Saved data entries
<<<<
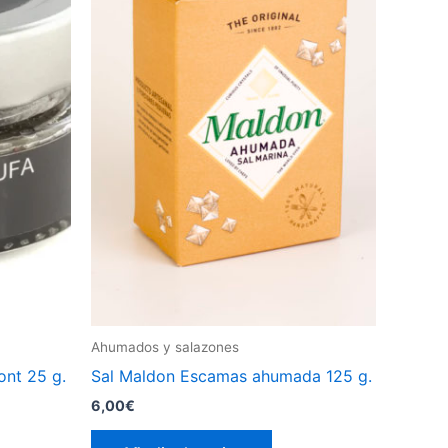
Ahumados y salazones
ont 25 g.
Sal Maldon Escamas ahumada 125 g.
6,00
€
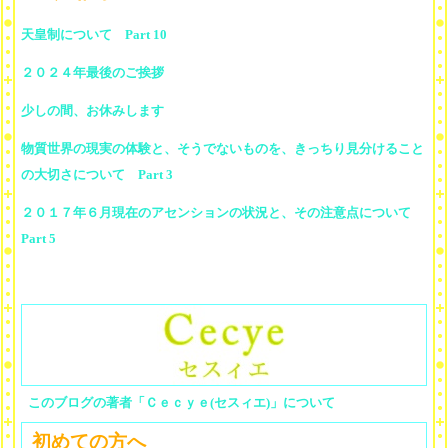
天皇制について Part 10
２０２４年最後のご挨拶
少しの間、お休みします
物質世界の現実の体験と、そうでないものを、きっちり見分けること
の大切さについて Part 3
２０１７年６月現在のアセンションの状況と、その注意点について
Part 5
このブログの著者「Ｃｅｃｙｅ(セスィエ)」について
初めての方へ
>>>>
Task to complete: Please output all the records above exactly, leaving out every picture.

Solution for this task:
Ahumados y salazones
ont 25 g.
Sal Maldon Escamas ahumada 125 g.
6,00
€
天皇制について Part 10
２０２４年最後のご挨拶
少しの間、お休みします
物質世界の現実の体験と、そうでないものを、きっちり見分けること
の大切さについて Part 3
２０１７年６月現在のアセンションの状況と、その注意点について
Part 5
このブログの著者「Ｃｅｃｙｅ(セスィエ)」について
初めての方へ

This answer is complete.